* [EXERCISE INSTRUCTIONS]
Word for word, please copy the listing below, with its pictures left out.

[AVAILABLE RECORDS — start]

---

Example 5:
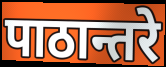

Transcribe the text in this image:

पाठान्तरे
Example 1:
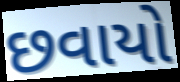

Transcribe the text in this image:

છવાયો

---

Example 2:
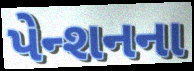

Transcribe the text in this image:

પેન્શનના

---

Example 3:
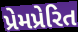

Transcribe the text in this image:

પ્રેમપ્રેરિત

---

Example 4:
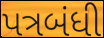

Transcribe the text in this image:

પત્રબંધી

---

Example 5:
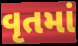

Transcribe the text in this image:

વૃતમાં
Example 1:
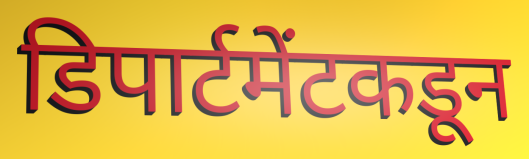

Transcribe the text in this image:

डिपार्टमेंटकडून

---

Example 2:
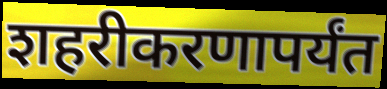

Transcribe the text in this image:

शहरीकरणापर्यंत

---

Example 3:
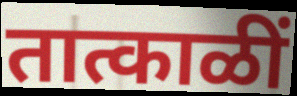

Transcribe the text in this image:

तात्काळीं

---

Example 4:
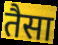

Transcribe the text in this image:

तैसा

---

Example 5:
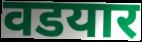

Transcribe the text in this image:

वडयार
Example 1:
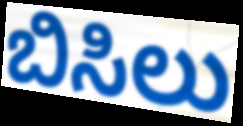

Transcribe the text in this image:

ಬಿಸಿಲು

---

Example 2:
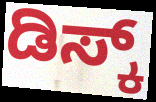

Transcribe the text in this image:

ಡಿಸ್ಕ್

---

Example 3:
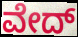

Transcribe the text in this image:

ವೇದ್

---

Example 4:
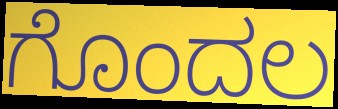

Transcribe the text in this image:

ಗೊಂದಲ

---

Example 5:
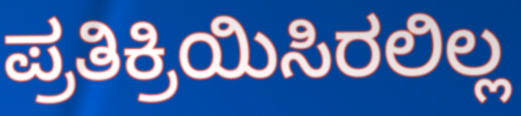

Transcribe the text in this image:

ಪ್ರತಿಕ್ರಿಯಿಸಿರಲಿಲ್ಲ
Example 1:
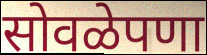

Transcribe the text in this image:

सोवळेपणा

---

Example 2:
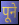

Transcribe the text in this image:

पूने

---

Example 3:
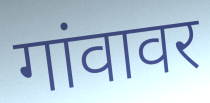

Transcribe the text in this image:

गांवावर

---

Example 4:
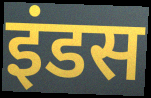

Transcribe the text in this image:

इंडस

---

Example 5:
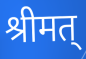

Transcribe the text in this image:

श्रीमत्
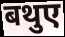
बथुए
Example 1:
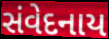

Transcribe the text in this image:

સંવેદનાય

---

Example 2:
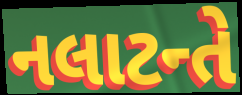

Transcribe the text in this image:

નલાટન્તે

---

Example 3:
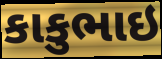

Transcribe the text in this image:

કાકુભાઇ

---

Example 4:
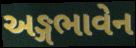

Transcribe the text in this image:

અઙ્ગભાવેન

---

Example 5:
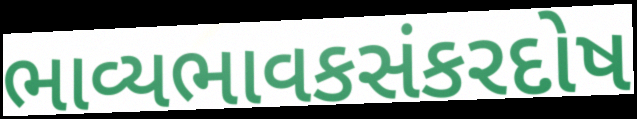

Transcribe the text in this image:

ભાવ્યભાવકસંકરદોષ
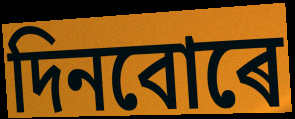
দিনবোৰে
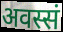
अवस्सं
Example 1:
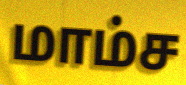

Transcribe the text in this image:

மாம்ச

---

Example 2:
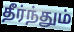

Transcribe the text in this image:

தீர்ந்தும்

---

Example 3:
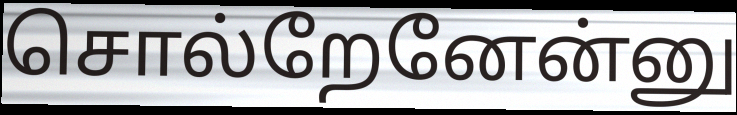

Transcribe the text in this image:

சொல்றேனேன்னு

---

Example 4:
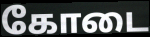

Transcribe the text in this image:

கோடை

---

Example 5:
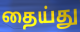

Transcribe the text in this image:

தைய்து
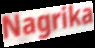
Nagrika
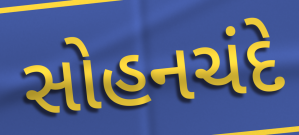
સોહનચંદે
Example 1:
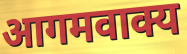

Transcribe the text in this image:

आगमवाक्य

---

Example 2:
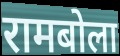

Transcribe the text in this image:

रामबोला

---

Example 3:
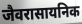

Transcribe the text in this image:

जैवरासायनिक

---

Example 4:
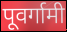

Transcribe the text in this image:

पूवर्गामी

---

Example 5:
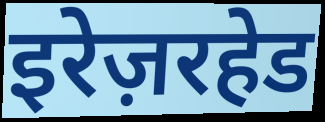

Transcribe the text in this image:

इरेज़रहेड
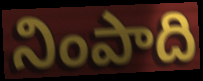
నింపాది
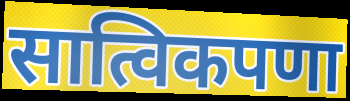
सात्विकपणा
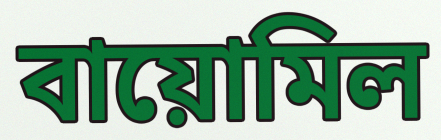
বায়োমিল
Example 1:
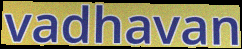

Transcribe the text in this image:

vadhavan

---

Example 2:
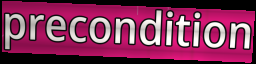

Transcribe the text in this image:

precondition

[AVAILABLE RECORDS — finish]

* [OUTPUT FOR THIS EXERCISE]
---

Example 5:

Transcribe the text in this image:

पाठान्तरे
Example 1:

Transcribe the text in this image:

છવાયો

---

Example 2:

Transcribe the text in this image:

પેન્શનના

---

Example 3:

Transcribe the text in this image:

પ્રેમપ્રેરિત

---

Example 4:

Transcribe the text in this image:

પત્રબંધી

---

Example 5:

Transcribe the text in this image:

વૃતમાં
Example 1:

Transcribe the text in this image:

डिपार्टमेंटकडून

---

Example 2:

Transcribe the text in this image:

शहरीकरणापर्यंत

---

Example 3:

Transcribe the text in this image:

तात्काळीं

---

Example 4:

Transcribe the text in this image:

तैसा

---

Example 5:

Transcribe the text in this image:

वडयार
Example 1:

Transcribe the text in this image:

ಬಿಸಿಲು

---

Example 2:

Transcribe the text in this image:

ಡಿಸ್ಕ್

---

Example 3:

Transcribe the text in this image:

ವೇದ್

---

Example 4:

Transcribe the text in this image:

ಗೊಂದಲ

---

Example 5:

Transcribe the text in this image:

ಪ್ರತಿಕ್ರಿಯಿಸಿರಲಿಲ್ಲ
Example 1:

Transcribe the text in this image:

सोवळेपणा

---

Example 2:

Transcribe the text in this image:

पूने

---

Example 3:

Transcribe the text in this image:

गांवावर

---

Example 4:

Transcribe the text in this image:

इंडस

---

Example 5:

Transcribe the text in this image:

श्रीमत्
बथुए
Example 1:

Transcribe the text in this image:

સંવેદનાય

---

Example 2:

Transcribe the text in this image:

નલાટન્તે

---

Example 3:

Transcribe the text in this image:

કાકુભાઇ

---

Example 4:

Transcribe the text in this image:

અઙ્ગભાવેન

---

Example 5:

Transcribe the text in this image:

ભાવ્યભાવકસંકરદોષ
দিনবোৰে
अवस्सं
Example 1:

Transcribe the text in this image:

மாம்ச

---

Example 2:

Transcribe the text in this image:

தீர்ந்தும்

---

Example 3:

Transcribe the text in this image:

சொல்றேனேன்னு

---

Example 4:

Transcribe the text in this image:

கோடை

---

Example 5:

Transcribe the text in this image:

தைய்து
Nagrika
સોહનચંદે
Example 1:

Transcribe the text in this image:

आगमवाक्य

---

Example 2:

Transcribe the text in this image:

रामबोला

---

Example 3:

Transcribe the text in this image:

जैवरासायनिक

---

Example 4:

Transcribe the text in this image:

पूवर्गामी

---

Example 5:

Transcribe the text in this image:

इरेज़रहेड
నింపాది
सात्विकपणा
বায়োমিল
Example 1:

Transcribe the text in this image:

vadhavan

---

Example 2:

Transcribe the text in this image:

precondition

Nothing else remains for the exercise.